We also learn that it is wise to suspend judgment sometimes and admit
that we are not yet ready to understand something about the host-country
people. We gradually learn to
tolerate ambiguity and uncertainty and to more patiently wait for insight and
understanding to come. We
learn to understand and control our ethnocentrism and the ways in which our own
culture influences us.
Changes in our
thoughts and emotions eventually lead to behaviors that can either be successful
or unsuccessful while living in another culture. A consistent production of unsuccessful
behaviors is normally an indication of culture shock. Symptoms of culture-shock include
negative stereotyping, excessive criticism of host country people and their
ways, anger and resentment, depression, sullenness and withdrawal.
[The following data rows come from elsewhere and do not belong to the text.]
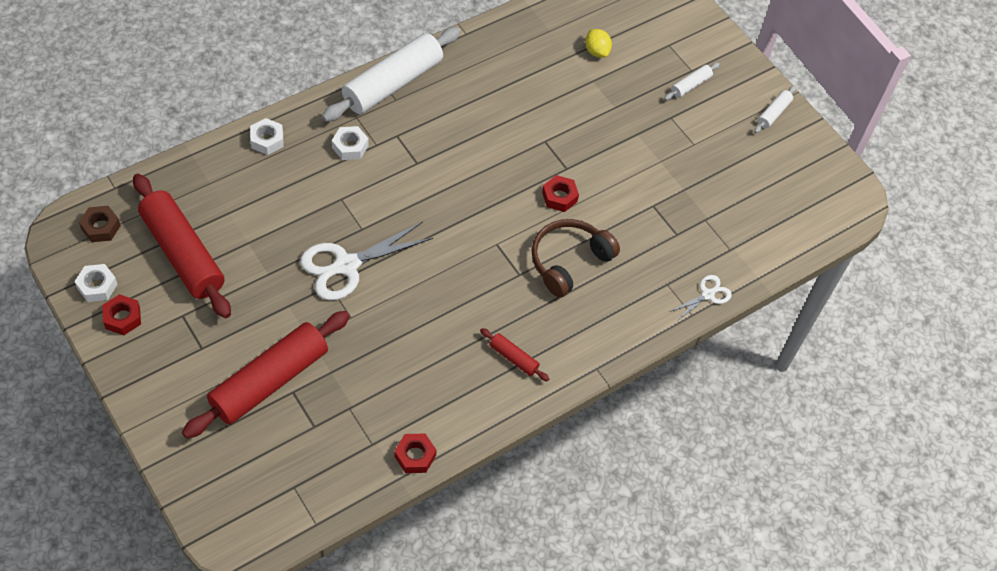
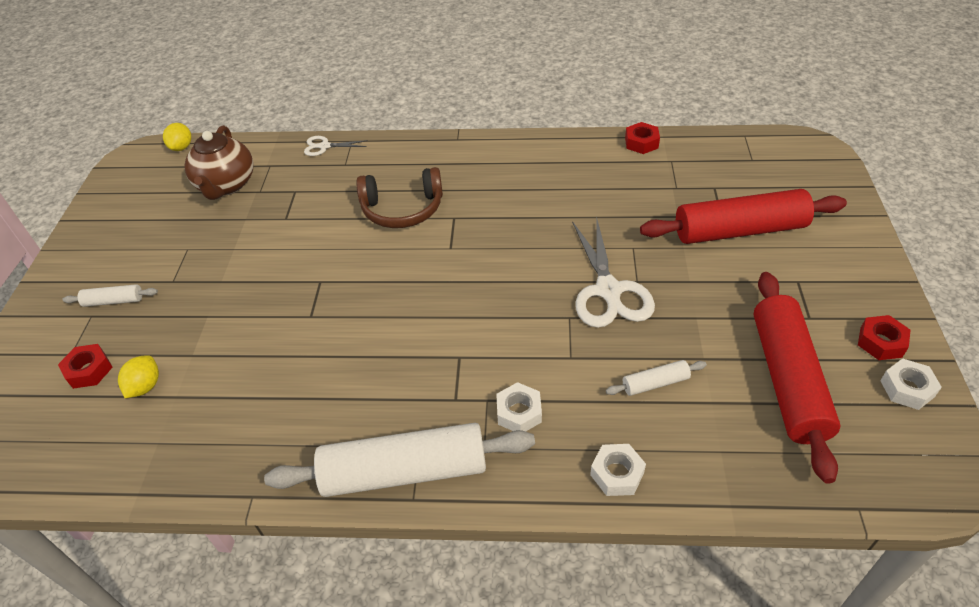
camera: 135 degrees left, 10 degrees down
(101, 227) = (890, 459): brown nut -> none
(346, 265) = (608, 290): white scissors -> white scissors turned 75 degrees clockwise
(513, 358) = (514, 167): red rolling pin -> none
(559, 197) = (354, 260): red nut -> red nut (89, 370)
(739, 211) = (226, 185): none -> brown teapot
(773, 113) = (88, 241): white rolling pin -> white rolling pin (655, 383)
(830, 228) = (182, 147): none -> yellow lemon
People experience stress when they can’t
successfully communicate with other people or make themselves understood by
them. It can be emotionally
demanding to always be unsure of how people will think, feel and behave. Each day can bring disconfirmed
expectancies and linguistic communication difficulties and it can sometimes be
cognitively and emotionally exhausting for a person just to get through an
average working day. Successful
cross-cultural communications allows one to be at ease in the host culture and
form real friendships and working relationship with the local people.